Following the first recorded death of a pedestrian involving an autonomous car, Uber has decided to halt all testing until further notice.
The World Health Organisation estimates that more than a quarter of a million pedestrians die on the world’s roads each year, but the death of a woman in the city of Tempe, Arizona, is the first recorded case of a pedestrian death involving an experimental autonomous car.
Reports emerged over the weekend that 49-year-old Elaine Herzberg was struck by one such vehicle owned by Uber on 18 March at approximately 10pm local time.
A human was present in the vehicle during the accident, but she was reported as being unharmed.
A report issued by the Tempe Police Department said: “The vehicle was travelling northbound just south of Curry Road when a female walking outside of the crosswalk crossed the road from west to east when she was struck by the Uber vehicle.
“Herzberg was transported to a local area hospital where she passed away from her injuries.”
Given the intense scrutiny that comes with the testing of autonomous car technology on public roads, Uber has confirmed that it is now halting all testing of the cars, but has not given any indication when they will be back on the road.
“Our hearts go out to the victim’s family,” an Uber spokesperson said to The Verge. “We are fully cooperating with local authorities in their investigation of this incident.”

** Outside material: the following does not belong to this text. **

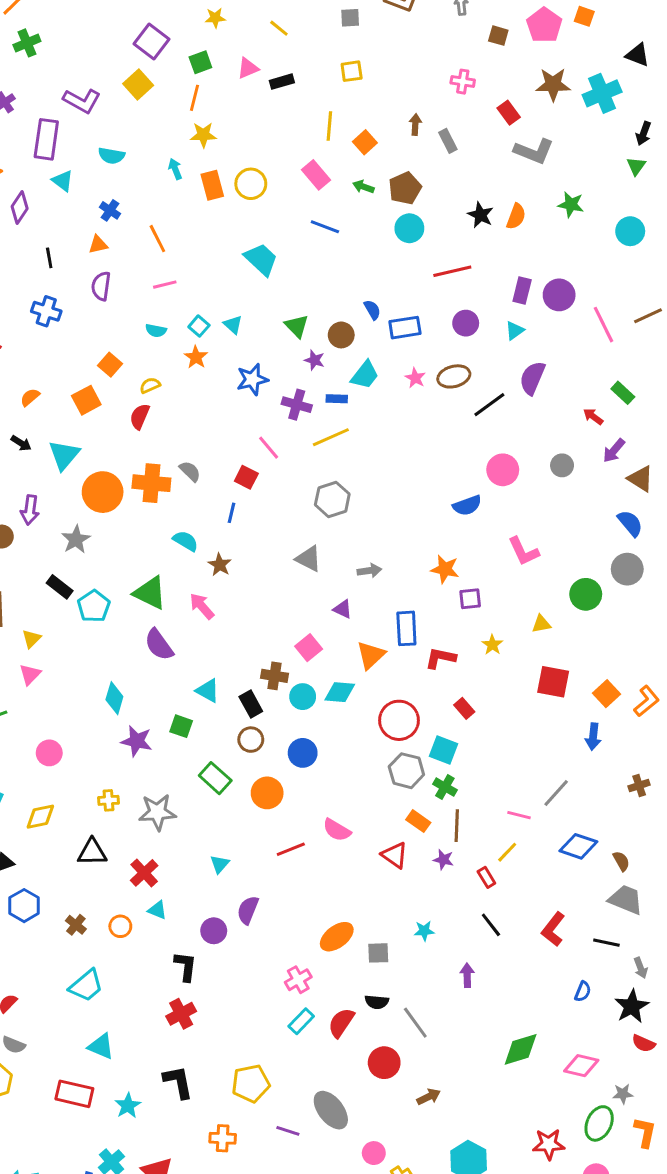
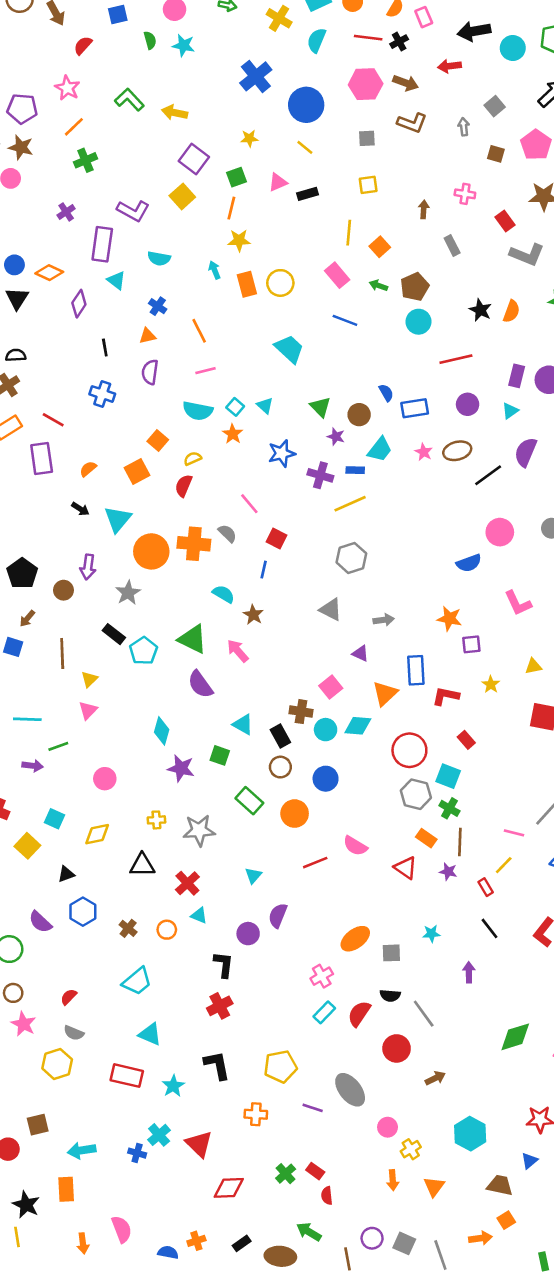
brown arrow: (415, 124) -> (424, 209), moved
cyan semicircle: (156, 331) -> (198, 411), size x1.6
pink line: (269, 448) -> (249, 504), moved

Uber’s recently appointed CEO, Dara Khosrowshahi, took to Twitter to offer his condolences to Herzberg’s family, and confirmed that the company is now working with the city’s police department to get to the bottom of what happened.
Some incredibly sad news out of Arizona. We’re thinking of the victim’s family as we work with local law enforcement to understand what happened. https://t.co/cwTCVJjEuz
— dara khosrowshahi (@dkhos) March 19, 2018
Shaken consumer confidence
For the sake of the investigation, the car’s huge collection of sensors and cameras will likely provide a clear picture of the moments before the incident.
The US National Transportation Safety Board has also confirmed that it is sending a special crash investigation team to see for itself what happened.
Speaking with Bloomberg, Jason Levine, executive director of the advocacy group the Center for Auto Safety, said the incident will significantly damage the image of autonomous cars in the public eye.
“As always, we want the facts but, based on what is being reported, this is exactly what we have been concerned about and what could happen if you test self-driving vehicles on city streets,” he said.
“It will set consumer confidence in the technology back years, if not decades. We need to slow down.”